Data extracts:

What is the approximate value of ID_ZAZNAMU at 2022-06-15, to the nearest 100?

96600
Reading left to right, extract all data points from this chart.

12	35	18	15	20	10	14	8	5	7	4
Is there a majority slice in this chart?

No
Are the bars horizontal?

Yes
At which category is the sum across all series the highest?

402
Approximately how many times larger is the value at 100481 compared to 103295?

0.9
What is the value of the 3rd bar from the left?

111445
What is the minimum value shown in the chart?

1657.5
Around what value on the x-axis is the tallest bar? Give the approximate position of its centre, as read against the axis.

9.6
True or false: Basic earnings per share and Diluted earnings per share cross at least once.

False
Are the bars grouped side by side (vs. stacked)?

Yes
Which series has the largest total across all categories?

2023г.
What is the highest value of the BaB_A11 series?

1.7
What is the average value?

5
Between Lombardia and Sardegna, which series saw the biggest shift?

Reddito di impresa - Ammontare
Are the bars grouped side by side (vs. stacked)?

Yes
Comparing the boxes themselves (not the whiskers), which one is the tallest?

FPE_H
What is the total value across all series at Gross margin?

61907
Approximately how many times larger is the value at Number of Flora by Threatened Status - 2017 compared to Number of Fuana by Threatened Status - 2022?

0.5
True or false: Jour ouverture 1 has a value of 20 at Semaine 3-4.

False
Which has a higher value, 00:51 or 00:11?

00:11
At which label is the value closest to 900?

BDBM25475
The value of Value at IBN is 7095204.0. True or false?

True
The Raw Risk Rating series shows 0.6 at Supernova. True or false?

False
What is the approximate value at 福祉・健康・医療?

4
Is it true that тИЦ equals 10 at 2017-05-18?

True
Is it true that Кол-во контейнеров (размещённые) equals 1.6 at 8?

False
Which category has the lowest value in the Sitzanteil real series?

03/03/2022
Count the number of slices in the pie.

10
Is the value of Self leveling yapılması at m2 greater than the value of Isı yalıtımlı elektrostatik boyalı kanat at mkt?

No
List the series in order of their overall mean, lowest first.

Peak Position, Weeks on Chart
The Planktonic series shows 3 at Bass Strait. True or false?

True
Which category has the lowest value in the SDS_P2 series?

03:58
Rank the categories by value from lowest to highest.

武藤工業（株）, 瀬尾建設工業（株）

How to complete this task:
Please put the entries above into a Markdown table with the columns "Row" and "Line", giving each non-blank line its own row, numbered from 1 in order and leaving out blank lines.

Response:
| Row | Line |
|---|---|
| 1 | What is the approximate value of ID_ZAZNAMU at 2022-06-15, to the nearest 100? |
| 2 | 96600 |
| 3 | Reading left to right, extract all data points from this chart. |
| 4 | 12	35	18	15	20	10	14	8	5	7	4 |
| 5 | Is there a majority slice in this chart? |
| 6 | No |
| 7 | Are the bars horizontal? |
| 8 | Yes |
| 9 | At which category is the sum across all series the highest? |
| 10 | 402 |
| 11 | Approximately how many times larger is the value at 100481 compared to 103295? |
| 12 | 0.9 |
| 13 | What is the value of the 3rd bar from the left? |
| 14 | 111445 |
| 15 | What is the minimum value shown in the chart? |
| 16 | 1657.5 |
| 17 | Around what value on the x-axis is the tallest bar? Give the approximate position of its centre, as read against the axis. |
| 18 | 9.6 |
| 19 | True or false: Basic earnings per share and Diluted earnings per share cross at least once. |
| 20 | False |
| 21 | Are the bars grouped side by side (vs. stacked)? |
| 22 | Yes |
| 23 | Which series has the largest total across all categories? |
| 24 | 2023г. |
| 25 | What is the highest value of the BaB_A11 series? |
| 26 | 1.7 |
| 27 | What is the average value? |
| 28 | 5 |
| 29 | Between Lombardia and Sardegna, which series saw the biggest shift? |
| 30 | Reddito di impresa - Ammontare |
| 31 | Are the bars grouped side by side (vs. stacked)? |
| 32 | Yes |
| 33 | Comparing the boxes themselves (not the whiskers), which one is the tallest? |
| 34 | FPE_H |
| 35 | What is the total value across all series at Gross margin? |
| 36 | 61907 |
| 37 | Approximately how many times larger is the value at Number of Flora by Threatened Status - 2017 compared to Number of Fuana by Threatened Status - 2022? |
| 38 | 0.5 |
| 39 | True or false: Jour ouverture 1 has a value of 20 at Semaine 3-4. |
| 40 | False |
| 41 | Which has a higher value, 00:51 or 00:11? |
| 42 | 00:11 |
| 43 | At which label is the value closest to 900? |
| 44 | BDBM25475 |
| 45 | The value of Value at IBN is 7095204.0. True or false? |
| 46 | True |
| 47 | The Raw Risk Rating series shows 0.6 at Supernova. True or false? |
| 48 | False |
| 49 | What is the approximate value at 福祉・健康・医療? |
| 50 | 4 |
| 51 | Is it true that тИЦ equals 10 at 2017-05-18? |
| 52 | True |
| 53 | Is it true that Кол-во контейнеров (размещённые) equals 1.6 at 8? |
| 54 | False |
| 55 | Which category has the lowest value in the Sitzanteil real series? |
| 56 | 03/03/2022 |
| 57 | Count the number of slices in the pie. |
| 58 | 10 |
| 59 | Is the value of Self leveling yapılması at m2 greater than the value of Isı yalıtımlı elektrostatik boyalı kanat at mkt? |
| 60 | No |
| 61 | List the series in order of their overall mean, lowest first. |
| 62 | Peak Position, Weeks on Chart |
| 63 | The Planktonic series shows 3 at Bass Strait. True or false? |
| 64 | True |
| 65 | Which category has the lowest value in the SDS_P2 series? |
| 66 | 03:58 |
| 67 | Rank the categories by value from lowest to highest. |
| 68 | 武藤工業（株）, 瀬尾建設工業（株） |